Input data
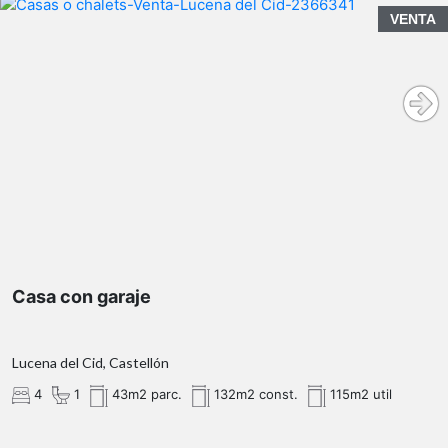
VENTA
Casa con garaje
Lucena del Cid, Castellón
4
1
43m2 parc.
132m2 const.
115m2 util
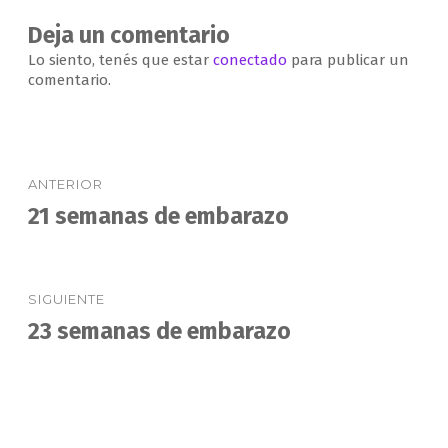
Deja un comentario
Lo siento, tenés que estar
conectado
para publicar un
comentario.
Navegación
ANTERIOR
de
21 semanas de embarazo
Entrada
anterior:
entradas
SIGUIENTE
23 semanas de embarazo
Entrada
siguiente:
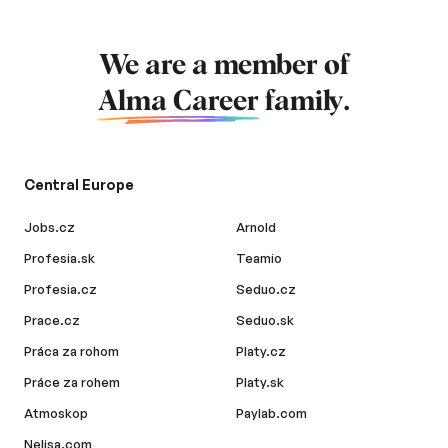
We are a member of
Alma Career
family.
Central Europe
Jobs.cz
Arnold
Profesia.sk
Teamio
Profesia.cz
Seduo.cz
Prace.cz
Seduo.sk
Práca za rohom
Platy.cz
Práce za rohem
Platy.sk
Atmoskop
Paylab.com
Nelisa.com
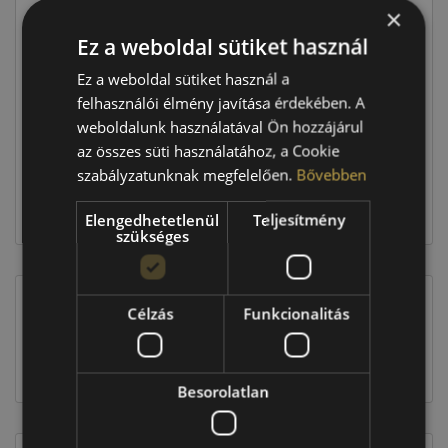
×
Ár
38 390 Ft
Ez a weboldal sütiket használ
Ez a weboldal sütiket használ a
Raktáron:
3 db
felhasználói élmény javítása érdekében. A
weboldalunk használatával Ön hozzájárul
az összes süti használatához, a Cookie
115 170 Ft
szabályzatunknak megfelelően.
Bővebben
Kosárba
Elengedhetetlenül
Teljesítmény
szükséges
Célzás
Funkcionalitás
EU-s abroncscímke
Besorolatlan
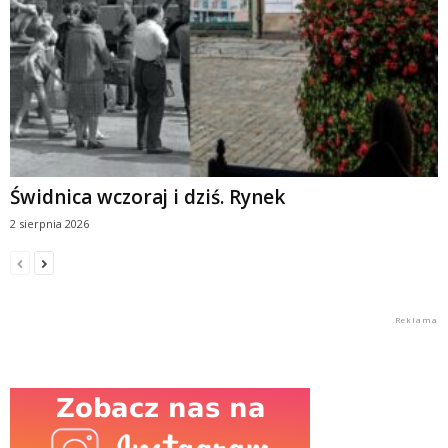
Świdnica wczoraj i dziś. Rynek
2 sierpnia 2026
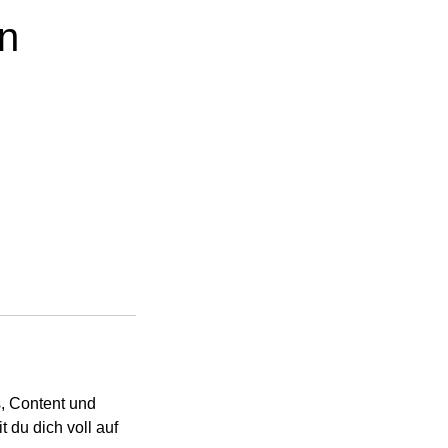
n
s, Content und
 du dich voll auf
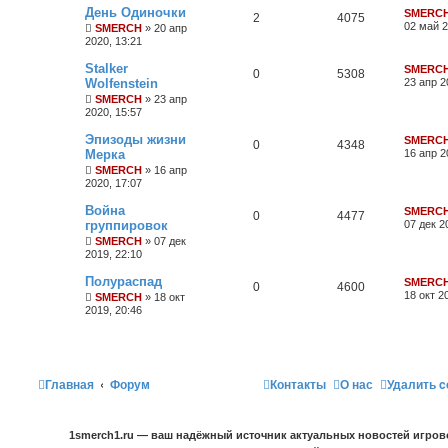
День Одиночки
SMERC
2
4075
02 май 2
SMERCH
» 20 апр
2020, 13:21
Stalker
SMERC
0
5308
Wolfenstein
23 апр 2
SMERCH
» 23 апр
2020, 15:57
Эпизоды жизни
SMERC
0
4348
Мерка
16 апр 2
SMERCH
» 16 апр
2020, 17:07
Война
SMERC
0
4477
группировок
07 дек 2
SMERCH
» 07 дек
2019, 22:10
Полураспад
SMERC
0
4600
18 окт 2
SMERCH
» 18 окт
2019, 20:46
Главная
Форум
Контакты
О нас
Удалить c
1smerch1.ru — ваш надёжный источник актуальных новостей игров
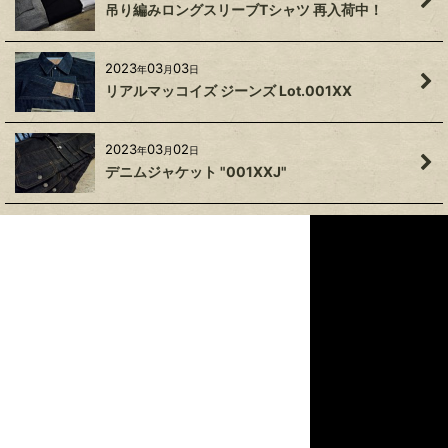
吊り編みロングスリーブTシャツ 再入荷中！
2023
03
03
年
月
日
リアルマッコイズ ジーンズ Lot.001XX
2023
03
02
年
月
日
デニムジャケット "001XXJ"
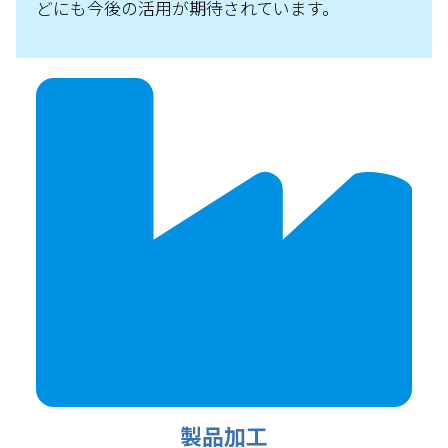
どにも今後の活用が期待されています。
製品加工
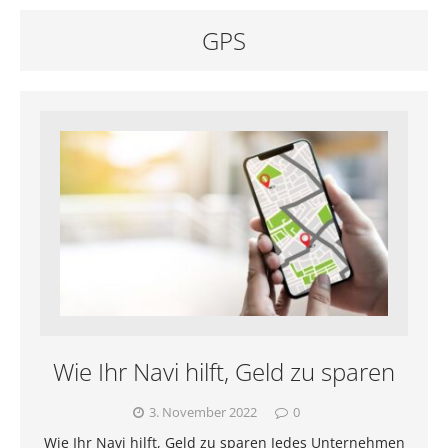
GPS
Wie Ihr Navi hilft, Geld zu sparen
3. November 2022
0
Wie Ihr Navi hilft, Geld zu sparen Jedes Unternehmen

Instructions to follow
Output the full set of records above without changing a word, and drop the images.

Response for this exercise
VENTA
Casa con garaje
Lucena del Cid, Castellón
4
1
43m2 parc.
132m2 const.
115m2 util
Deja un comentario
Lo siento, tenés que estar
conectado
para publicar un
comentario.
Navegación
ANTERIOR
de
21 semanas de embarazo
Entrada
anterior:
entradas
SIGUIENTE
23 semanas de embarazo
Entrada
siguiente:
We are a member of
Alma Career
family.
Central Europe
Jobs.cz
Arnold
Profesia.sk
Teamio
Profesia.cz
Seduo.cz
Prace.cz
Seduo.sk
Práca za rohom
Platy.cz
Práce za rohem
Platy.sk
Atmoskop
Paylab.com
Nelisa.com
×
Ár
38 390 Ft
Ez a weboldal sütiket használ
Ez a weboldal sütiket használ a
Raktáron:
3 db
felhasználói élmény javítása érdekében. A
weboldalunk használatával Ön hozzájárul
az összes süti használatához, a Cookie
115 170 Ft
szabályzatunknak megfelelően.
Bővebben
Kosárba
Elengedhetetlenül
Teljesítmény
szükséges
Célzás
Funkcionalitás
EU-s abroncscímke
Besorolatlan
Świdnica wczoraj i dziś. Rynek
2 sierpnia 2026
n
s, Content und
 du dich voll auf
День Одиночки
SMERC
2
4075
02 май 2
SMERCH
» 20 апр
2020, 13:21
Stalker
SMERC
0
5308
Wolfenstein
23 апр 2
SMERCH
» 23 апр
2020, 15:57
Эпизоды жизни
SMERC
0
4348
Мерка
16 апр 2
SMERCH
» 16 апр
2020, 17:07
Война
SMERC
0
4477
группировок
07 дек 2
SMERCH
» 07 дек
2019, 22:10
Полураспад
SMERC
0
4600
18 окт 2
SMERCH
» 18 окт
2019, 20:46
Главная
Форум
Контакты
О нас
Удалить c
1smerch1.ru — ваш надёжный источник актуальных новостей игров
吊り編みロングスリーブTシャツ 再入荷中！
2023
03
03
年
月
日
リアルマッコイズ ジーンズ Lot.001XX
2023
03
02
年
月
日
デニムジャケット "001XXJ"
どにも今後の活用が期待されています。
製品加工
GPS
Wie Ihr Navi hilft, Geld zu sparen
3. November 2022
0
Wie Ihr Navi hilft, Geld zu sparen Jedes Unternehmen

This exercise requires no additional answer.